Things began to move swiftly from thereon, when one such lead indicated that an Afghan suicide bomber identified by his alias “Qari” had been handed over to Amjad on March 22 in Peshawar’s Perano Market in the famous Karkhano Bazaar.
It was to be revealed later, based on audio conversation saved on one of the cell phone’s recovered from the house that the group was planning to assassinate a key cabinet minister of the KP government on April 8, in Hayatabad.
Minute to minute communication
The audio, played for Dawn, provided almost minute to minute communication between different members of the group, the venue in Hayatabad where the cabinet minister was a chief guest, his arrival, the description of the vehicle its colour and make, he was travelling in, the gates the entry was to be made, the deployment of the police security cordon and a video clip of the arena and the stage where the minister was seated.
The entire communication, in short audio message format, within the group was done through VPN (Virtual Private Network). The minister was lucky. The suicide bomber’s motorbike failed to start just when the minister was leaving the venue. Frantic communication between the group members ensued.
The bomber could only drive a motorcycle. So, they put him in a vehicle to drive to chase the cabinet minister. “Make way for the [Toyota] Vitz”, one man repeatedly shouts, heard in one of the audio clips. By then, the minister’s vehicle had gone way ahead. “Return to the dera [house]”, a man is heard speaking in the audio clip.
Whose voices were those 66 audio communications, identifying group members by their aliases? That crucial information came from Saeed, a sixth member of the group, captured with a bullet wound and treated at the Combined Military Hospital.
During interrogation, Saeed is seen identifying each voice and who it belonged to, according to a short video of the interrogation shown to Dawn. The whole plot was unravelled. The entire group stood exposed, all killed in the gun-battle.
Police have since begun picking up facilitators, including the one, who had brought the bomber and had handed him over to Amjad.
Evidence suggests that Amjad had left the country and gone to Turkey and had attempted to illegally enter Greece to escape his terrorist past and start a new life. He was caught and deported.
His ‘social’ activities as well as some of the group members’ indicated that their militant lives were driven more by money.
Forensic investigations further revealed that pistol and SMG empties recovered from the house matched with those used in the attack on Justice Ayub.
A report by the Forensic Science Laboratory (copy available with Dawn shows that the 9mm pistol used in attack on Justice Ayub was a licensed weapon (number 0702207) issued to Tariq Usman by the KP Home and Tribal Affairs department.
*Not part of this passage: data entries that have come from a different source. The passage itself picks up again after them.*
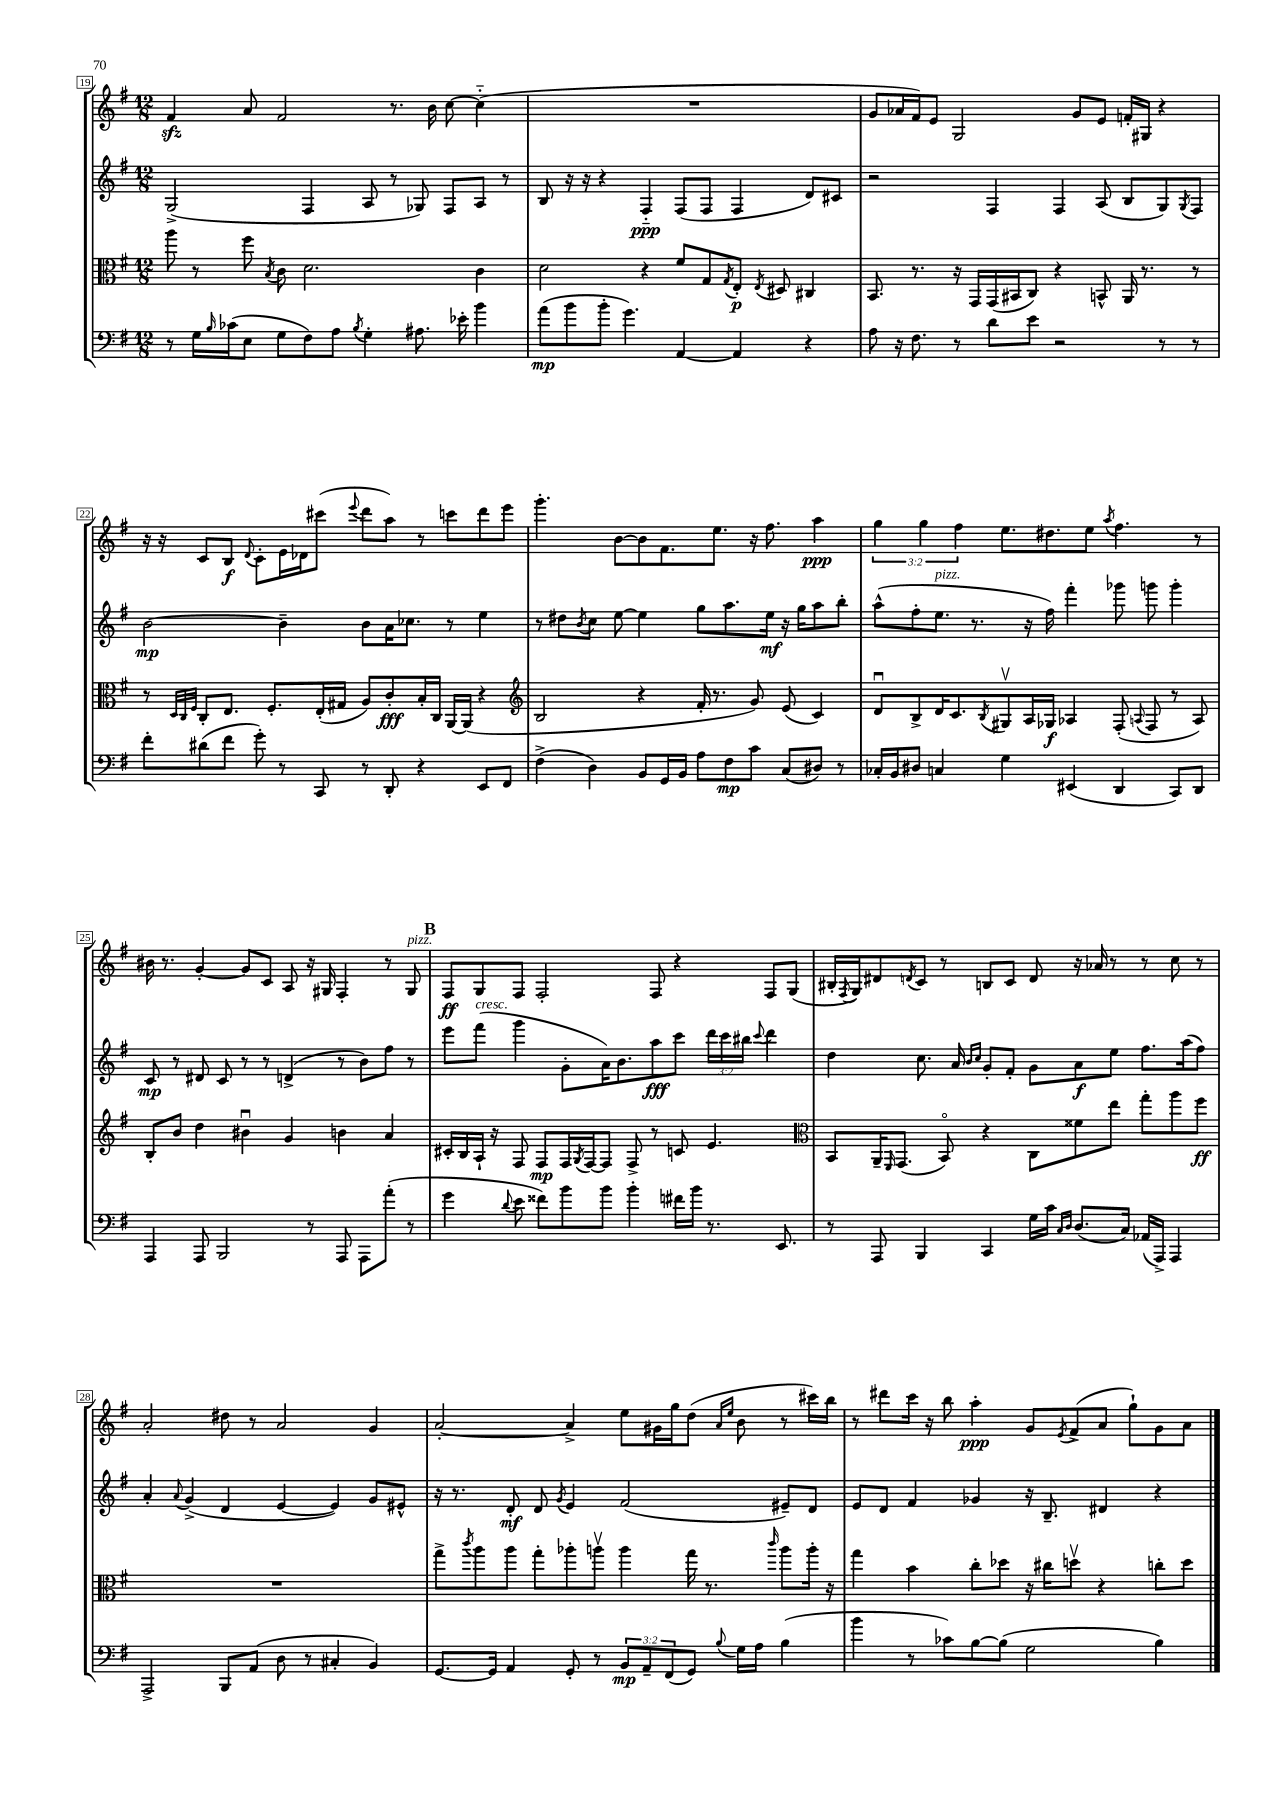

**kern	**kern	**kern	**kern
*staff4	*staff3	*staff2	*staff1
*clefF4	*clefC3	*clefG2	*clefG2
*k[f#]	*k[f#]	*k[f#]	*k[f#]
*M12/8	*M12/8	*M12/8	*M12/8
8r	8aa	(2G^	4f#
16G	8r	.	.
16qqB	.	.	.
(16c-	.	.	.
8E	8ff#	.	8a
.	8qB	.	.
8G	8c	.	2f#
8F#)	2.d	4F#	.
8A	.	.	.
8qB	.	.	.
4G'	.	8A	.
.	.	8r	8.r
8.A#	.	8G-)	.
.	.	.	16b
.	.	8F#	[8cc
16e-'	.	.	.
4b	4c	8A	(4cc'~]
.	.	8r	.
=	=	=	=
(8a	2d	8B	1.r
8b	.	16r	.
.	.	16r	.
8b'	.	4r	.
4.g)	.	.	.
.	4r	4F#'~	.
[4AA	8f#	(8F#	.
.	8G	8F#	.
.	8qG	.	.
4AA]	8E'	4F#	.
.	8qE	.	.
.	8D#	.	.
4r	4C#	8d)	.
.	.	8c#	.
=	=	=	=
8A	8.BB	2r	8g
16r	.	.	16a-
8.F#	8.r	.	16f#)
.	.	.	8e
8r	16r	.	2G
.	16GG	.	.
8d	(16GG	4F#	.
.	16BB#	.	.
8e	8C)	.	.
2r	4r	4F#	.
.	.	.	8g
.	8BB^^	(8A	8e
.	16AA	8B	16f'
.	8.r	.	16G#
8r	.	8G)	4r
.	.	8qG	.
8r	8r	8F#	.
=	=	=	=
8f#'	8r	[2b	16r
.	.	.	16r
.	32qqD	.	.
.	32qqC	.	.
.	32qqF#	.	.
(8d#	8C'	.	8c
8f#	8.E	.	8B
.	.	.	8qqd
8g')	.	.	8c'
.	8.F#'	.	.
8r	.	4b~]	16e
.	.	.	16d-
8CC	(16E'	.	(8ccc#
.	16G#	.	.
.	.	.	8qqeee
8r	8A)	8b	8ddd
8DD'	8c'	16a	8aa)
.	.	8.cc-	.
4r	16B'	.	8r
.	16C	.	.
.	[16AA	8r	8ccc
.	(16AA]	.	.
8EE	4r	4ee	8ddd
8FF#	.	.	8eee
=	=	=	=
*	*clefG2	*	*
(4F#^	2B	8r	4.ggg'
.	.	8dd#	.
.	.	8qb	.
4D)	.	8cc	.
.	.	[8ee	[8b
8BB	4r	4ee]	8b]
16GG	.	.	8.f#
16BB	.	.	.
8A	16f#'	8gg	.
.	8.r	.	8.ee
8F#	.	8.aa	.
8c	8g)	.	16r
.	.	16ee	8.ff#
(8C	(8e	16r	.
.	.	16gg	.
8D#)	4c)	8aa	4aa
8r	.	8bb'	.
=	=	=	=
16C-'	8du	(8aa^^	6gg
16BB	.	.	.
8D#	8B^	8ff#'	.
.	.	.	6gg
4C	16d	8.ee	.
.	8.c	.	.
.	.	.	6ff#
.	.	8.r	.
.	8qB	.	.
4G	8G#v	.	8.ee
.	16A	16r	.
.	16G-	16ff#)	8.dd#
(4EE#	4A-	4fff#'	.
.	.	.	8ee
.	.	.	8qaa
4DD	(8F#'	8ggg-	4.ff#
.	8qqA	.	.
.	8F#	8ggg	.
8CC)	8r	4ggg'	.
8DD	8A)	.	8r
=	=	=	=
4AAA	8B'	8c	16b#
.	.	.	8.r
.	8b	8r	.
8AAA	4dd	8d#	[4g'
2BBB	.	8c	.
.	4b#u	8r	8g]
.	.	8r	8c
.	4g	(4d^	8A
8r	.	.	16r
.	.	.	16G#
8AAA	4b	8r	4F#'
8AAA	.	8b)	.
(8a'	4a	8ff#	8r
8r	.	8r	8G#
=	=	=	=
4g	16c#'	8eee	8F#
.	16B	.	.
.	16A`	(8fff#	8G
.	16r	.	.
8qqd	.	.	.
8e	8F#	4ggg	8F#
8f##)	8F#	.	2F#'
8b	16F#	8g'	.
.	8qG	.	.
.	[16F#	.	.
8b	8F#]	16a)	.
.	.	8.b	.
4b'	8F#^	.	.
.	8r	8aa	8F#
16f#	8c	8ccc	4r
16b	.	.	.
8.r	4.e	24ddd	.
.	.	24ccc	.
.	.	24bb#	.
.	.	8qqccc	.
.	.	4ddd	8F#
8.EE	.	.	.
.	.	.	(8G
=	=	=	=
*	*clefC3	*	*
8r	8BB	4dd	16B#'
.	.	.	8qF#
.	.	.	16G)
8AAA	16AA~	.	8d#
.	16qqFF#	.	.
.	(8.GG	.	.
.	.	.	8qd
4BBB	.	8.cc	8c
.	8BBo)	.	8r
.	.	16a	.
.	.	16qqb	.
.	.	16qqcc	.
4CC	4r	8g'	8B
.	.	8f#'	8c
16G	8C	8g	8d
16c	.	.	.
16qqC	.	.	.
16qqD	.	.	.
(8.D	8f##	8a	16r
.	.	.	16a-
.	8ee	8ee	8r
16C)	.	.	.
(16AA-	8gg'	8.ff#	8r
16AAA^)	.	.	.
4AAA	8aa	.	8cc
.	.	(16aa	.
.	8ff#	8ff#)	8r
=	=	=	=
2AAA^	1.r	4a'	2a'
.	.	8qqa	.
.	.	(4g^	.
8BBB	.	4d	8dd#
(8AA	.	.	8r
8D	.	[4e	2a
8r	.	.	.
4C#'	.	4e])	.
4BB)	.	8g	4g
.	.	8e#^^	.
=	=	=	=
[8.GG	8gg^	16r	[2a'
.	.	8.r	.
.	8qccc	.	.
.	8aa	.	.
16GG]	.	.	.
4AA	8aa	8d'	.
.	8gg'	8d	.
.	.	8qg	.
8GG'	8aa-'	4e	4a^]
8r	8aav	.	.
12BB	4aa	(2f#	8ee
12AA~	.	.	.
.	.	.	16g#
(12FF#	.	.	.
.	.	.	16gg
8GG)	16gg	.	(8dd
.	8.r	.	.
.	.	.	16qqa
8qqB	.	.	16qqee
16G	.	.	8b
16A	.	.	.
.	16qqccc	.	.
(4B	8aa	8e#~)	8r
.	16aa'	8d	16ccc#)
.	16r	.	16bb
=	=	=	=
4b	4gg	8e	8r
.	.	8d	8ddd#
8r	4b	4f#	16ccc
.	.	.	16r
8c-)	.	.	8bb
[8B	8cc'	4g-	4aa'
(8B]	8dd-	.	.
2G	16r	16r	8g
.	16cc#	8.B~	.
.	.	.	8qe
.	8ddv	.	(8f#^
.	4r	4d#	8a
.	.	.	8gg`)
4B)	8cc'	4r	8g
.	8dd	.	8a
==	==	==	==
*-	*-	*-	*-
Tariq was amongst those killed in the gun battle.
Also, amongst those killed the would-be suicide bomber, was Emran Momand, the twenty-plus year old Afghan from Nangrahar, identified in the audio communication as “Qari”. His Afghan passport recovered from the scene of the gun battle showed he was issued an Afghan passport in October 2018.
Two of the remaining three facilitators had been identified, said security officials. “We may have some more news for you,” he said. “This was a group that was dangerous and stashed ample ammunition in the basement of the house. Even the BDS warned against going down to the basement. It was booby-trapped,” he said.
The quadcopter recovered from the house was the best that one could get, which could be connected to a mobile phone to give a live feed. The ‘drone’ was used for surveillance. “Even we don’t use that,” the official said.